The deal has been welcomed by most MPs at Westminster. Labour and the other main opposition parties have agreed to support it. So will the vast majority of Conservative MPs, including most committed Brexiters. The DUP has not done so—yet. The early signals are that it will reluctantly accept it in due course.

However, in terms of domestic British politics, the most notable consequence has been the damage the deal has done to Boris Johnson’s hopes of returning as prime minister. His plan was obvious: Sunak would either fail to reach agreement with the EU—or do so on terms that many Conservative MPs would reject. Neither thing has happened. Johnson has said he will find it “very difficult” to vote for the deal. But he is far more isolated than he had hoped. The chances of his returning to Downing Street look increasingly remote.

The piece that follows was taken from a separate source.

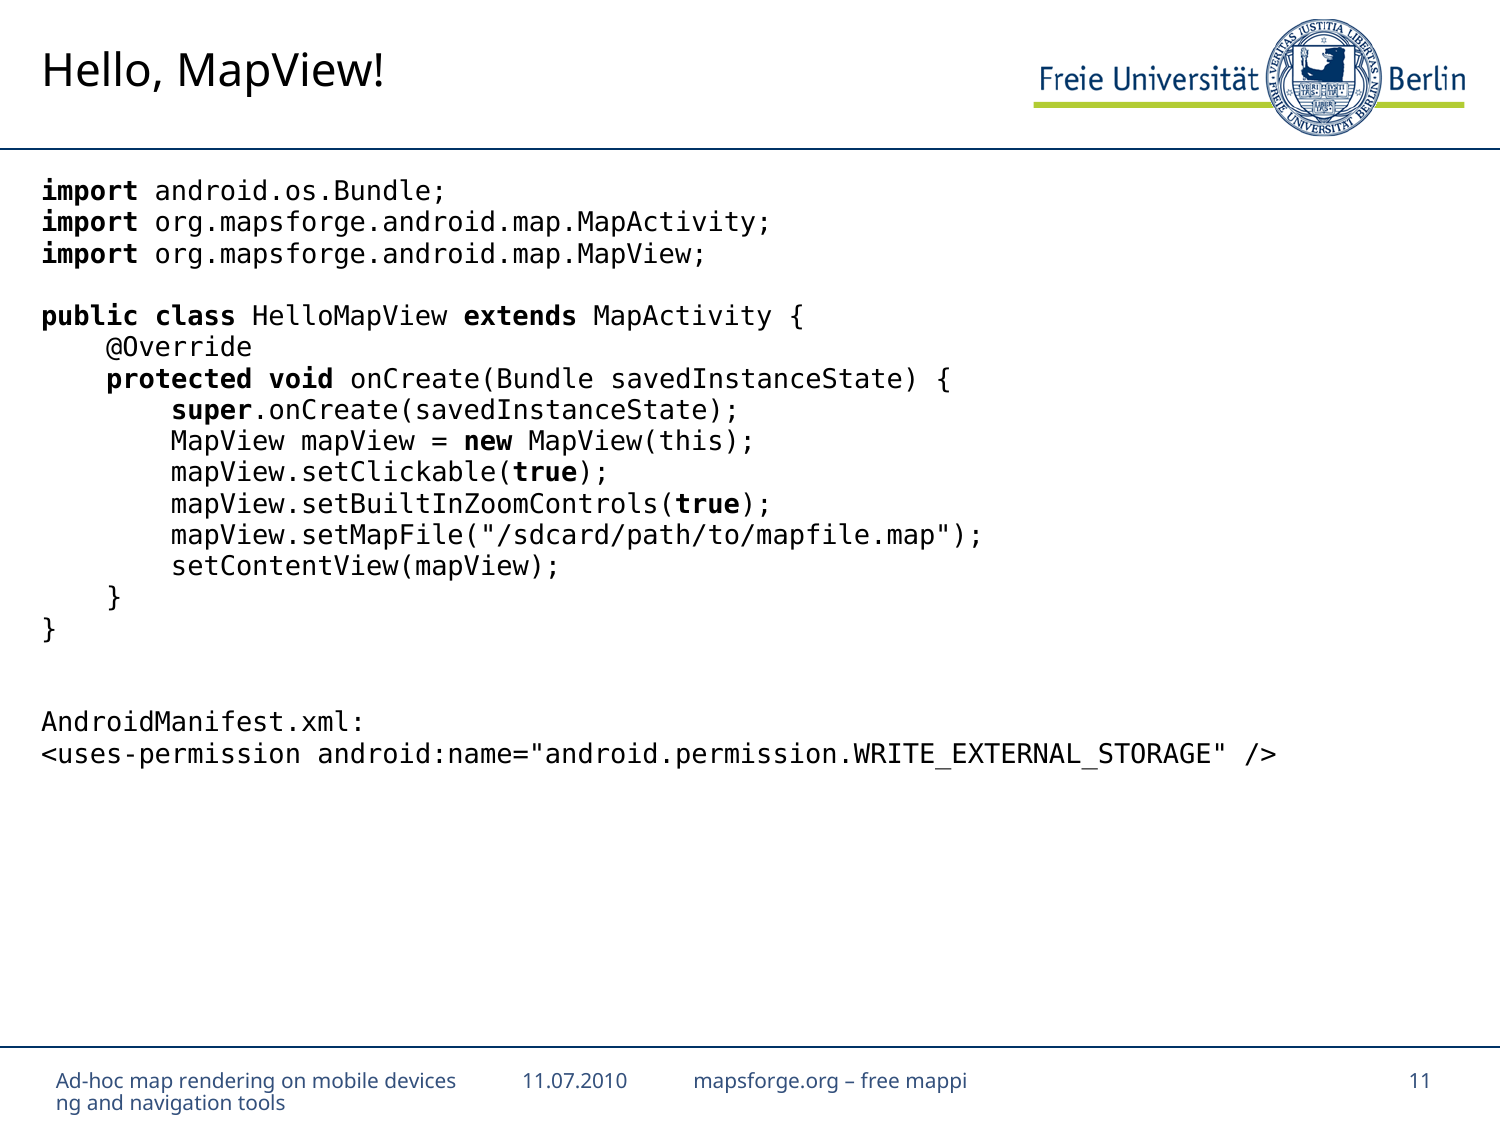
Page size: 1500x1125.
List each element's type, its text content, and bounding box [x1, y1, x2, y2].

picture [1033, 19, 1470, 137]
list import android.os.Bundle; import org.mapsforge.android.map.MapActivity; import org.mapsforge.android.map.MapView; public class HelloMapView extends MapActivity { @Override protected void onCreate(Bundle savedInstanceState) { super.onCreate(savedInstanceState); MapView mapView = new MapView(this); mapView.setClickable(true); mapView.setBuiltInZoomControls(true); mapView.setMapFile("/sdcard/path/to/mapfile.map"); setContentView(mapView); } } AndroidManifest.xml: <uses-permission android:name="android.permission.WRITE_EXTERNAL_STORAGE" /> [41, 175, 1447, 919]
title Hello, MapView! [41, 0, 1016, 138]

Beyond Westminster’s who’s-up-who’s-down melodrama, the large question is whether the Windsor Framework will be a springboard for improving UK-EU relations in other areas. Three are particularly significant.

First, will the UK rejoin Horizon? Sunak wants this to happen. Leading British universities are desperate to resume collaboration with their European partners. The EU has refused to discuss this while the Northern Ireland deadlock persisted. Now that this obstacle has been removed, talks can restart. But there are still tricky issues to sort out, such as the UK’s financial contribution. Agreement should be possible, but we should prepare for bumps on the road to the destination.

Second, can Sunak enlist sufficient help from France for his ambition to stop people crossing the English Channel in small boats to seek asylum in the UK? Since 2019 the numbers have exploded from a few hundred to more than 45,000 a year. Faced with pressure from within his own party, and, indeed, right-wing newspapers, Sunak has introduced draconian measures, such as deporting people who arrive in the UK illegally, and denying them the right of appeal.

Sunak’s language appeals to his base: for example, saying he is “up for the fight” with lawyers and judges who try to stand in his way. But he is resisting demands from his more strident supporters for the UK to withdraw from the European Convention on Human Rights. And the practical reality is that he needs help from French President Emmanuel Macron in order to put out of business the traffickers who sell places on the dangerous boats that cross the channel. The new mood of trust and cooperation between London and Brussels seems to have extended to Paris, with Sunak and Macron reported to agree to extra patrols on French beaches funded by Britain. Will this help to put the criminal gangs organising the channel crossings out of business?

Third, the big one: Brexit’s cost to Britain’s economy. Much of this is down to the end of frictionless trade between the UK and EU. Until or unless the UK rejoins the single market—or negotiates an arrangement that has much the same effect—trade will continue to suffer. A better trade deal could reduce that cost. This not at the top of Sunak’s immediate agenda. But he is likely to seek progress before the next UK general election, which will probably be held in 2024. And if he doesn’t, then maybe the new mood in UK-EU relations will help an improved trade deal to be negotiated by Keir Starmer, the Labour leader who is favourite to be prime minister after the election.

Let us not exaggerate all this. There are other, bigger, challenges facing the UK and, indeed, Europe and the world—from the war in Ukraine to terrorism, and from climate change to Artificial Intelligence. Courage, determination, fresh thinking, and strategic clarity are all needed if the UK is to climb out of its hole. But it now has a prime minister who has, at last, stopped digging.